Thursday, 23 October 2014

Why was the BBC's Frank Gardner burbling about Anders Breivik while discussing the Canadian terrorist attacks?

I turned to the BBC Ten O'Clock News tonight to hear the latest details of the Canada shootings. Obviously, it was all a bit confused. When Security Correspondent Frank Gardner was questioned live in the studio, he told us that an "Algerian" named Abdul (or Michael) Zehaf-Bibeau had been named as a possible suspect in today's killings. From what I've just read, it appears that Zehaf-Bibeau is actually a Canadian of Algerian descent, and is a recent convert to Islam.

After reminding us that no particular trerrorist group had claimed responsibility for the attacks, Gardner frantically ordered us not to jump to conclusions and reminded us that despite the assumptions we'd all jumped to when we heard about terrorist attacks in Oslo several years' ago, the perpetrator, Anders Behring Breivik, had turned out to be a "right-wing" Norwegian.

Why did Gardner (or his editor) feel it was important to remind us of this fact?
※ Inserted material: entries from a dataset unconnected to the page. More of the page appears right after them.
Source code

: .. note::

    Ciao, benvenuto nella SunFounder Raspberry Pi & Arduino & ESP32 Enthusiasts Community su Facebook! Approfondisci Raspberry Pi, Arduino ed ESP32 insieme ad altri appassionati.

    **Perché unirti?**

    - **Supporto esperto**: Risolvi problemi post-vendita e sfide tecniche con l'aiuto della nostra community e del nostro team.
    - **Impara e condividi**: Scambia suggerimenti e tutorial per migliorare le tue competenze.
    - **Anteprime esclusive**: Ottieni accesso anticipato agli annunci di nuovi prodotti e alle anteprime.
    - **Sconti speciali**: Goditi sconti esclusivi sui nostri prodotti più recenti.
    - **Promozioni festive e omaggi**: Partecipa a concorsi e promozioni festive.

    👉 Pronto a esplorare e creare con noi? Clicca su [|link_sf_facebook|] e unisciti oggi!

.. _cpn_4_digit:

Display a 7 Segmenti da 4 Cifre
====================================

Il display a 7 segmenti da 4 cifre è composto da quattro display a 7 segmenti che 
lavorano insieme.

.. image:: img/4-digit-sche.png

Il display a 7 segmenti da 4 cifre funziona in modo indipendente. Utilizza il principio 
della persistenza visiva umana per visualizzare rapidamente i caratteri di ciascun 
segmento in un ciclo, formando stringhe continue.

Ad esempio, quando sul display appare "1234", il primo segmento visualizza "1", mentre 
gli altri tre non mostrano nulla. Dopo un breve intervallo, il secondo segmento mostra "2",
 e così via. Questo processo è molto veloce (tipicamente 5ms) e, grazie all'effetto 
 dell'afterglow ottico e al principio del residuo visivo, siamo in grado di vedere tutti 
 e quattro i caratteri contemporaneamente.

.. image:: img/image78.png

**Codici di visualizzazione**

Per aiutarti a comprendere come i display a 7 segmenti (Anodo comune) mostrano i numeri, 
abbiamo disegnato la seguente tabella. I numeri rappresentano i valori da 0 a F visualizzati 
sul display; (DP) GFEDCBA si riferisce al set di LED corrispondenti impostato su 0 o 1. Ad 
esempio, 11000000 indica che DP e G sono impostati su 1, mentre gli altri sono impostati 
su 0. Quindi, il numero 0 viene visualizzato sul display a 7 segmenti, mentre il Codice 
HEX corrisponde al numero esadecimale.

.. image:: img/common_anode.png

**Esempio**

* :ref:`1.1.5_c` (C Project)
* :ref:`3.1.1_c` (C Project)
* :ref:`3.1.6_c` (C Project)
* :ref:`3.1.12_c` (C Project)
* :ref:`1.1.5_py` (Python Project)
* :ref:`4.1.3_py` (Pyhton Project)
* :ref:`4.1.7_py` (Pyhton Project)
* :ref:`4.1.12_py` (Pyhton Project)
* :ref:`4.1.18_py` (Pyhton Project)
Nobody in the video report that preceded his live studio slot had made claims regarding Islamist terrorism. Was the BBC worried that non-Muslim Britons watching the broadcast would immediately swarm out of their homes in search of innocent Muslims to lynch, or  mosques to burn down?

We are not children (or we really shouldn't be if we're watching television at 10pm on a school night) and we just want journalists to give us the facts, rather than have them wag their fingers at us and sternly admonish us not to jump to hasty conclusions. Very odd.

I hate to sound like a politician, but, as I head for bed, my thoughts are genuinely with the Canadian people and the family of Corporal Nathan Cirillo, the 24-year old reservist who was shot and killed in Ottawa today.